EXERCISE AIM:
Search the data for the word "днем" and copy out every line that has it.

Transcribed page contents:

────

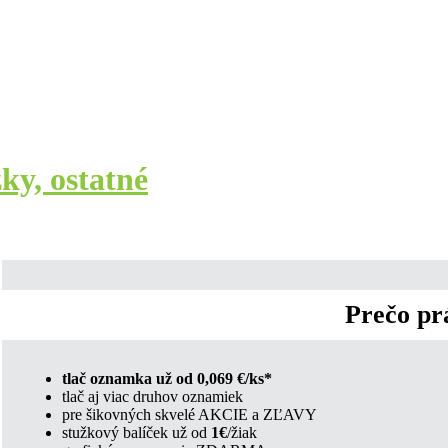
ky, ostatné
í celej objednávky najneskôr do 20.12.2021.
Prečo pr
tlač oznamka už od 0,069 €/ks*
tlač aj viac druhov oznamiek
pre šikovných skvelé AKCIE a ZĽAVY
stužkový balíček už od
1€
/žiak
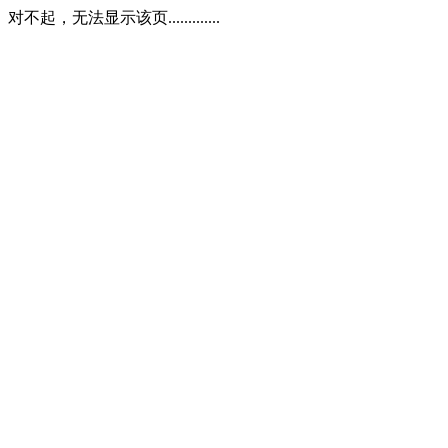
对不起，无法显示该页.............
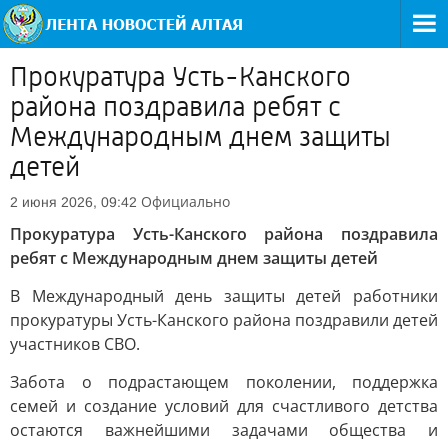
Прокуратура Усть-Канского
района поздравила ребят с
Международным днем защиты
детей
Официально
2 июня 2026, 09:42
Прокуратура Усть-Канского района поздравила
ребят с Международным днем защиты детей
В Международный день защиты детей работники
прокуратуры Усть-Канского района поздравили детей
участников СВО.
Забота о подрастающем поколении, поддержка
семей и создание условий для счастливого детства
остаются важнейшими задачами общества и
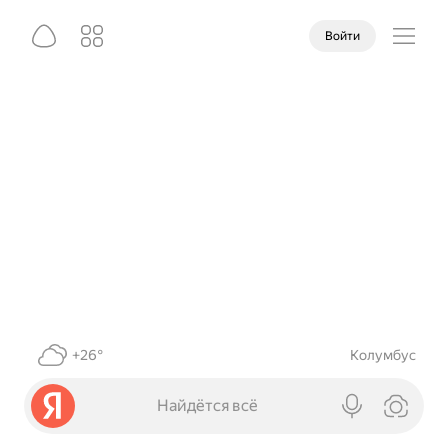
Войти
+26°
Колумбус
Найдётся всё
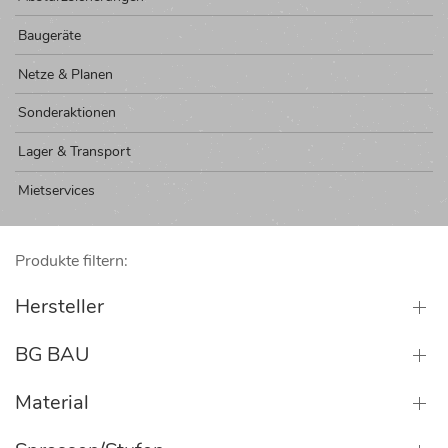
Baugeräte
Netze & Planen
Sonderaktionen
Lager & Transport
Mietservices
Produkte filtern:
Hersteller
BG BAU
Material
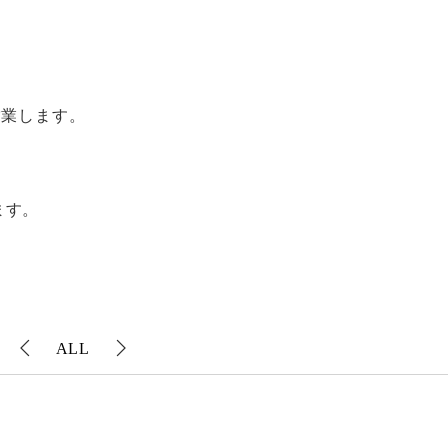
。
営業します。
ます。
ALL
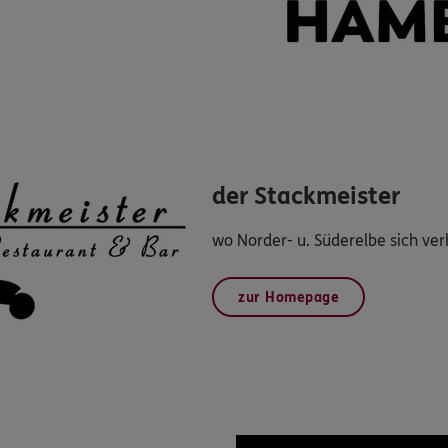
der Stackmeister
wo Norder- u. Süderelbe sich ve
zur Homepage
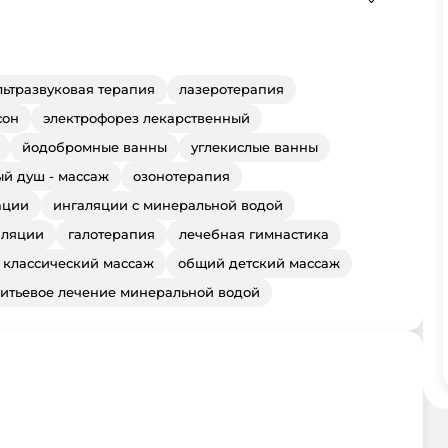
льтразвуковая терапия
лазеротерапия
сон
электрофорез лекарственный
йодобромные ванны
углекислые ванны
й душ - массаж
озонотерапия
ации
ингаляции с минеральной водой
аляции
галотерапия
лечебная гимнастика
 классический массаж
общий детский массаж
итьевое лечение минеральной водой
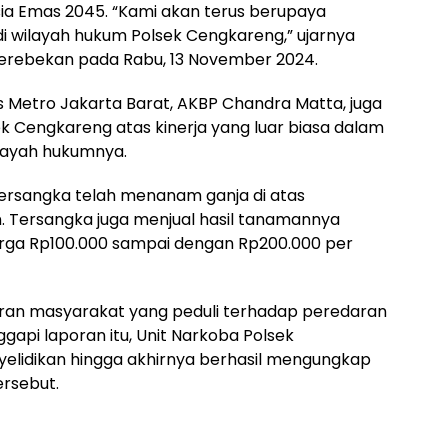
ia Emas 2045. “Kami akan terus berupaya
 wilayah hukum Polsek Cengkareng,” ujarnya
ggerebekan pada Rabu, 13 November 2024.
s Metro Jakarta Barat, AKBP Chandra Matta, juga
 Cengkareng atas kinerja yang luar biasa dalam
layah hukumnya.
 tersangka telah menanam ganja di atas
. Tersangka juga menjual hasil tanamannya
harga Rp100.000 sampai dengan Rp200.000 per
oran masyarakat yang peduli terhadap peredaran
gapi laporan itu, Unit Narkoba Polsek
lidikan hingga akhirnya berhasil mengungkap
ersebut.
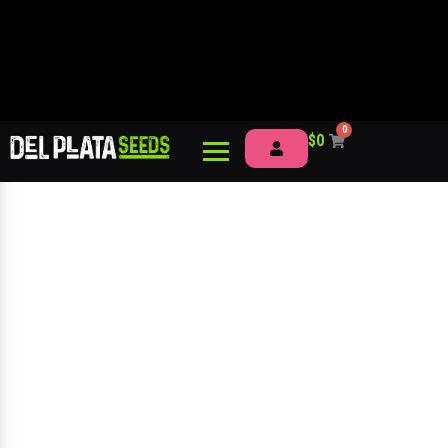
0
$
0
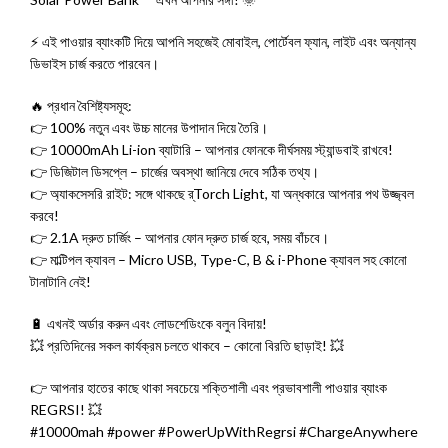
⚡ এই পাওয়ার ব্যাংকটি দিয়ে আপনি সহজেই মোবাইল, পোর্টেবল ফ্যান, লাইট এবং অন্যান্য
ডিভাইস চার্জ করতে পারবেন।
🔥 প্রধান বৈশিষ্ট্যসমূহ:
👉 100% নতুন এবং উচ্চ মানের উপাদান দিয়ে তৈরি।
👉 10000mAh Li-ion ব্যাটারি – আপনার ফোনকে দীর্ঘসময় স্ট্যান্ডবাই রাখবে!
👉 ডিজিটাল ডিসপ্লে – চার্জের অবস্থা জানিয়ে দেবে সঠিক তথ্য।
👉 অ্যাকসেসরি রাইট: সঙ্গে থাকছে র্Torch Light, যা অন্ধকারে আপনার পথ উজ্জ্বল
করবে!
👉 2.1A দ্রুত চার্জিং – আপনার ফোন দ্রুত চার্জ হবে, সময় বাঁচবে।
👉 মাল্টিপল ক্যাবল – Micro USB, Type-C, B & i-Phone ক্যাবল সহ কোনো
টানাটানি নেই!
🔋 এখনই অর্ডার করুন এবং লোডশেডিংকে বলুন বিদায়!
💥 প্রতিদিনের সকল কার্যক্রম চলতে থাকবে – কোনো বিরতি ছাড়াই! 💥
👉 আপনার হাতের কাছে থাকা সবচেয়ে শক্তিশালী এবং প্রভাবশালী পাওয়ার ব্যাংক
REGRSI! 💥
#10000mah #power #PowerUpWithRegrsi #ChargeAnywhere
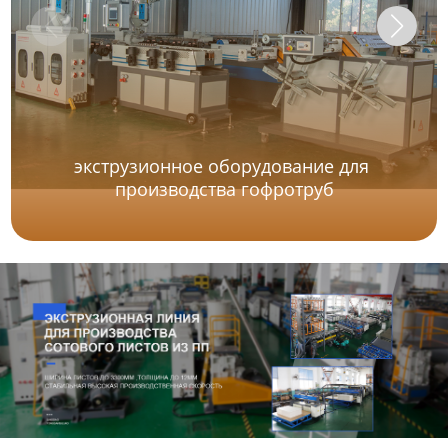
экструзионное оборудование для
производства гофротруб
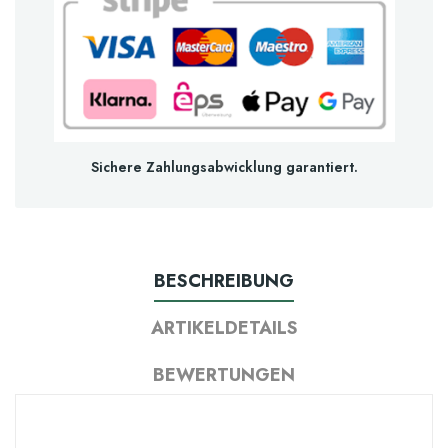
Sichere Zahlungsabwicklung garantiert.
BESCHREIBUNG
ARTIKELDETAILS
BEWERTUNGEN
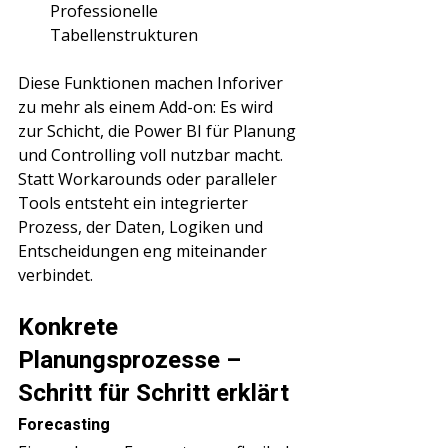
Professionelle 
Tabellenstrukturen
Diese Funktionen machen Inforiver 
zu mehr als einem Add-on: Es wird 
zur Schicht, die Power BI für Planung 
und Controlling voll nutzbar macht. 
Statt Workarounds oder paralleler 
Tools entsteht ein integrierter 
Prozess, der Daten, Logiken und 
Entscheidungen eng miteinander 
verbindet.
Konkrete 
Planungsprozesse – 
Schritt für Schritt erklärt
Forecasting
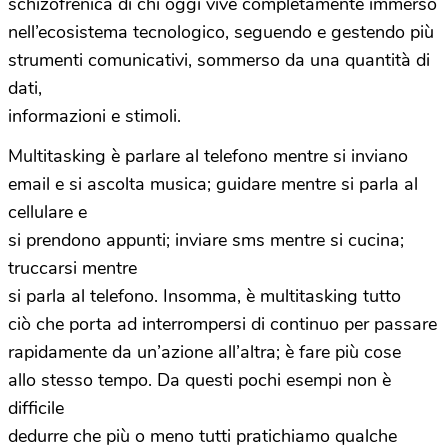
schizofrenica di chi oggi vive completamente immerso
nell’ecosistema tecnologico, seguendo e gestendo più
strumenti comunicativi, sommerso da una quantità di
dati,
informazioni e stimoli.
Multitasking è parlare al telefono mentre si inviano
email e si ascolta musica; guidare mentre si parla al
cellulare e
si prendono appunti; inviare sms mentre si cucina;
truccarsi mentre
si parla al telefono. Insomma, è multitasking tutto
ciò che porta ad interrompersi di continuo per passare
rapidamente da un’azione all’altra; è fare più cose
allo stesso tempo. Da questi pochi esempi non è
difficile
dedurre che più o meno tutti pratichiamo qualche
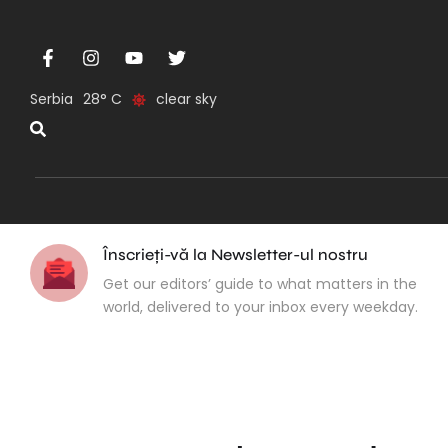
Serbia
28
clear sky
Înscrieți-vă la Newsletter-ul nostru
Get our editors’ guide to what matters in the
world, delivered to your inbox every weekday.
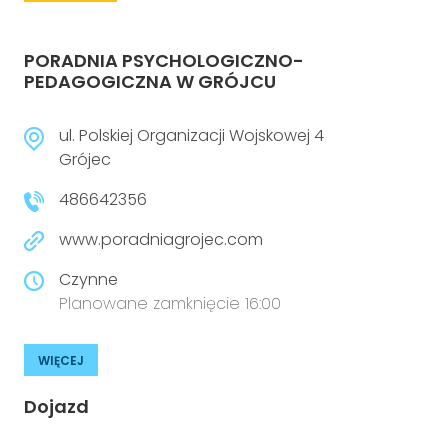
PORADNIA PSYCHOLOGICZNO-
PEDAGOGICZNA W GRÓJCU
ul. Polskiej Organizacji Wojskowej 4
Grójec
486642356
www.poradniagrojec.com
Czynne
Planowane zamknięcie 16:00
WIĘCEJ
Dojazd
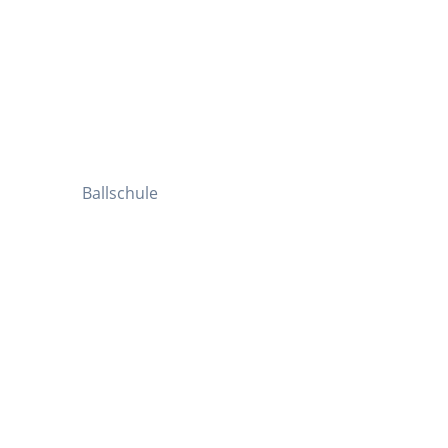
Ballschule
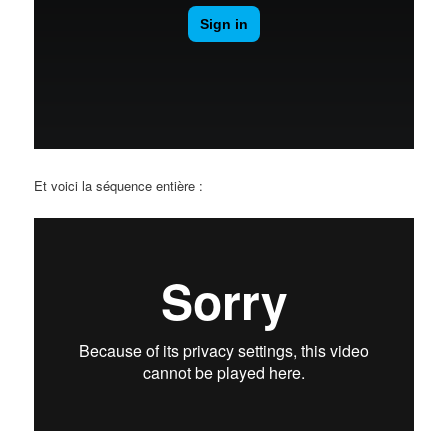
Et voici la séquence entière :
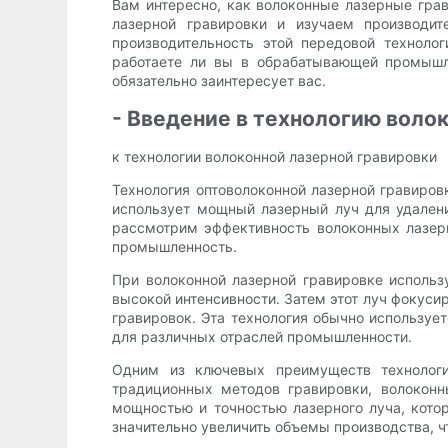
Вам интересно, как волоконные лазерные гра
лазерной гравировки и изучаем производит
производительность этой передовой техноло
работаете ли вы в обрабатывающей промышле
обязательно заинтересует вас.
- Введение в технологию воло
к технологии волоконной лазерной гравировки
Технология оптоволоконной лазерной гравиров
использует мощный лазерный луч для удалени
рассмотрим эффективность волоконных лазерн
промышленность.
При волоконной лазерной гравировке использ
высокой интенсивности. Затем этот луч фокуси
гравировок. Эта технология обычно используе
для различных отраслей промышленности.
Одним из ключевых преимуществ технологии
традиционных методов гравировки, волоконн
мощностью и точностью лазерного луча, котор
значительно увеличить объемы производства,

────

EXPECTED ANSWER:
Международным днем защиты
ребят с Международным днем защиты детей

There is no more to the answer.